To her credit, Sullivan also tried to get to the bottom of why the NYT sat on the drone story for so long. In that column, Dean Baquet (who back in 2006 was busy quashing the LAT’s reporting on AT&T’s upstream collection within weeks of Risen’s original scoop) claims that Administration sensitivity about the base simply receded.

The Times decided to reveal it now because, according to the managing editor, Dean Baquet, it was at the heart of this particular article and because examining Mr. Brennan’s role demanded it.

It was central to the story because the architect of the base and drone program is nominated to head the C.I.A.,” Mr. Baquet told me on Wednesday. In past stories, he said, the location of the base “was a footnote.”

The government’s rationale for asking that the location be withheld was this: Revealing it might jeopardize the existence of the base and harm counterterrorism efforts.  ”The Saudis might shut it down because the citizenry would be very upset,” he said.

Mr. Baquet added, “We have to balance that concern with reporting the news.”  The need to tell this particular story accurately trumped the government’s concerns.

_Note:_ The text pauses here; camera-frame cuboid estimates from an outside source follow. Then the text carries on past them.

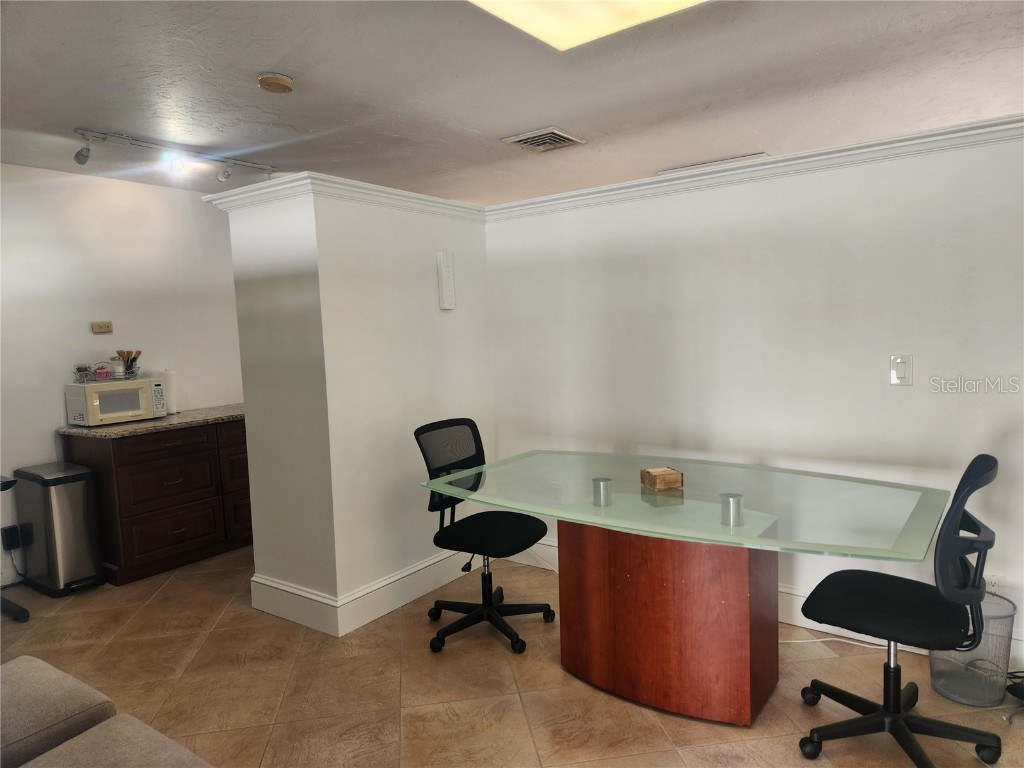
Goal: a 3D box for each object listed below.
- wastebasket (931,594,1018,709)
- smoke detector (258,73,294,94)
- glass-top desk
[{"bbox_3d":[1.674,0.964,2.495,0.280,0.339,0.280,1,6,37],"label":"wastebasket"},{"bbox_3d":[-1.000,-1.275,2.889,0.140,0.036,0.140,-2,4,0],"label":"smoke detector"},{"bbox_3d":[0.613,0.779,2.688,1.813,0.753,1.092,1,6,37],"label":"glass-top desk"}]

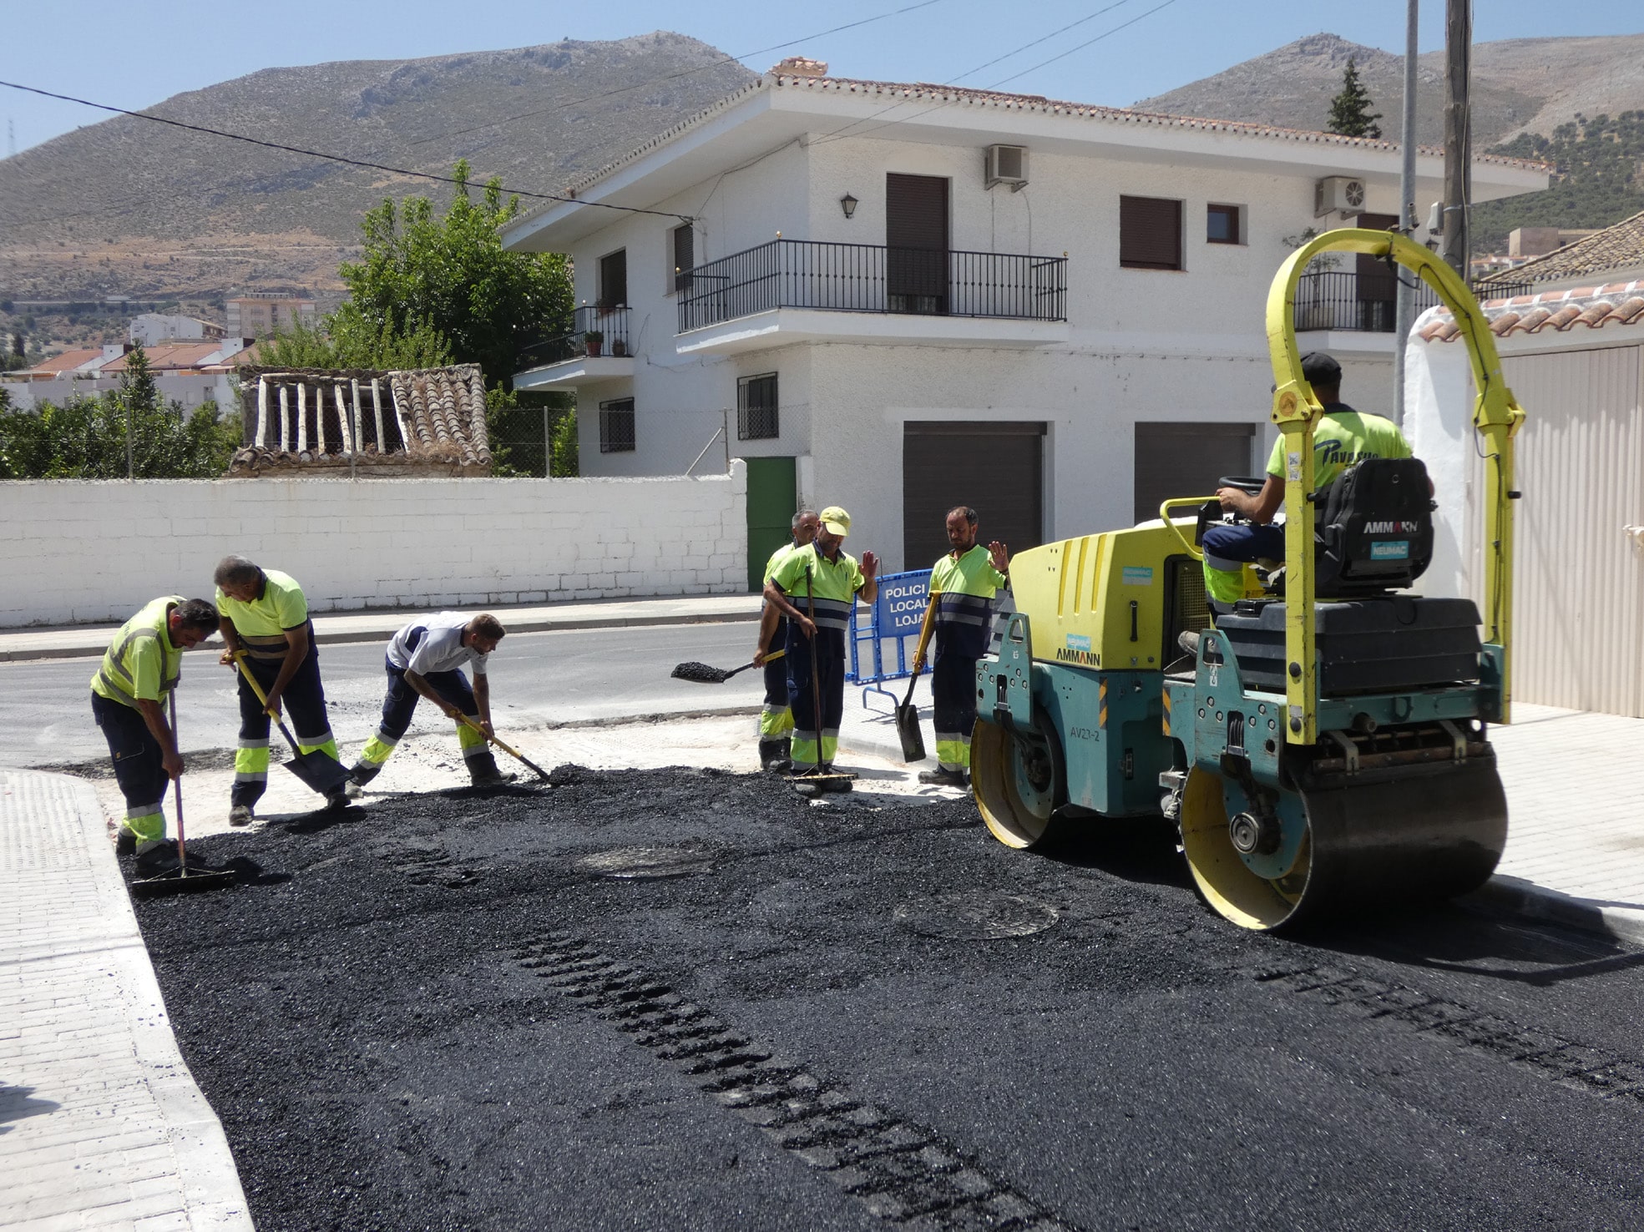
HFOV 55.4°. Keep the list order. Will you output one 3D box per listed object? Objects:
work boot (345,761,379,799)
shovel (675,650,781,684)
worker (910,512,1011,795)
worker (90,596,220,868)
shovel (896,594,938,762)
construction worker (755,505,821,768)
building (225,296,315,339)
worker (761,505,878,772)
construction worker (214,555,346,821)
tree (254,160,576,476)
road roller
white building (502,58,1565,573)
[{"bbox_3d":[-2.761,0.981,9.420,0.130,0.200,0.290,-4,6,-30],"label":"work boot"},{"bbox_3d":[-0.470,0.258,10.172,1.020,0.180,0.270,-13,5,-2],"label":"shovel"},{"bbox_3d":[0.845,0.168,9.681,0.640,1.690,0.460,0,5,13],"label":"worker"},{"bbox_3d":[-3.426,0.546,7.985,0.680,1.330,0.520,-1,5,-2],"label":"worker"},{"bbox_3d":[0.625,0.388,9.602,0.220,1.070,0.160,7,5,-18],"label":"shovel"},{"bbox_3d":[-0.188,0.137,10.187,0.600,1.690,0.500,-3,5,-23],"label":"construction worker"},{"bbox_3d":[-139.033,-73.456,401.010,23.000,16.000,13.000,-2,5,-17],"label":"building"},{"bbox_3d":[-0.011,0.182,9.524,0.680,1.710,0.460,-2,5,-14],"label":"worker"},{"bbox_3d":[-3.114,0.370,8.995,0.660,1.500,0.540,-1,5,-3],"label":"construction worker"},{"bbox_3d":[-9.713,-6.004,37.612,7.800,9.700,7.000,-1,5,0],"label":"tree"},{"bbox_3d":[1.772,-0.191,7.081,1.142,2.714,2.382,-3,6,-28],"label":"road roller"},{"bbox_3d":[3.057,-5.142,31.468,15.330,8.100,14.250,-3,6,-26],"label":"white building"}]

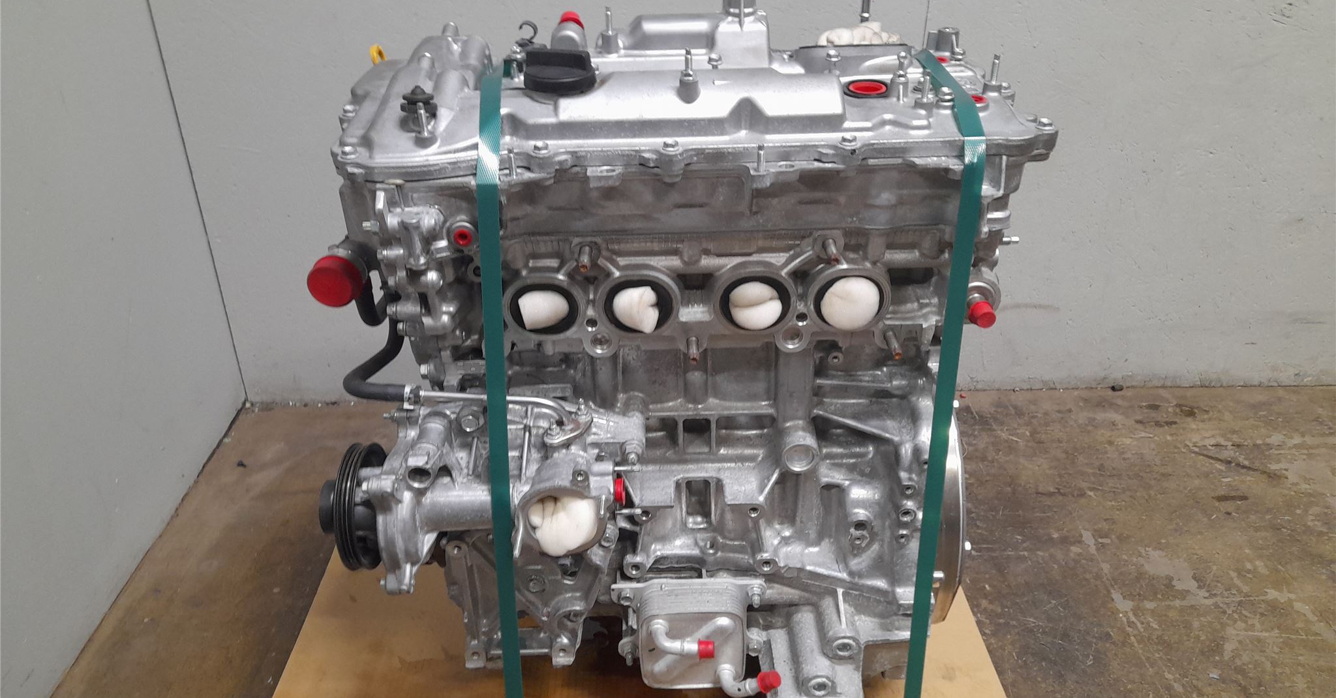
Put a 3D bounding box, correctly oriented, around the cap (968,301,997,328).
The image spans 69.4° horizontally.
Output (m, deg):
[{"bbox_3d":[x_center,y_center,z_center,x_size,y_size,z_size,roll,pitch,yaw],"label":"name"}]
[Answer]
[{"bbox_3d":[0.260,-0.028,0.800,0.020,0.020,0.019,-4,31,-8],"label":"cap"}]

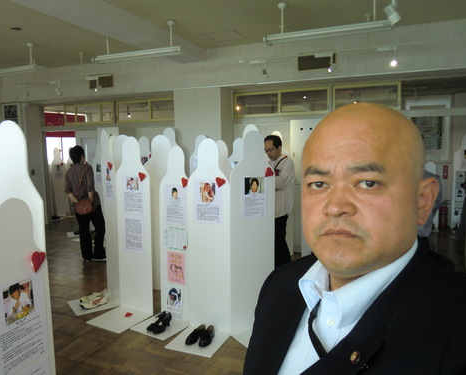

Mr. Baquet said he had a conversation with a C.I.A. official about a month ago and, at that time, agreed to continue withholding the location, as it had done for many months.  More recently, though, one of the reporters working on the story told the government that The Times would reveal the location and said officials should contact Mr. Baquet if they wanted to discuss it further.

“They didn’t call this time,” Mr. Baquet said. He said it is The Times’s practice to “give a heads up.”

But, he emphasized: “We don’t ask for permission. We tell them what we’re going to do.” [my emphasis]

Mazzetti would not only report that story in the NYT, but he also likely had it in gallery proofs, ready to go, whether or not the NYT published. It’s also curious that what Baquet considered “central to the story” was effectively buried 7 and 20 paragraphs deep, as compared to the WaPo, which used it as their lede.

And the drone base story is all the more pathetic given that several other outlets had already published it (which Sullivan doesn’t acknowledge in her column on it).

That is, the claim that news of the base — which had already been published in the London Times and, briefly, at Fox — would endanger it is simply not credible. The NYT (and the WaPo) chose not to publish news that had already been published, based on Administration claims of danger.

And once again, it seems, the only thing that could overcome that danger was the imminent threat of getting scooped by their own reporter.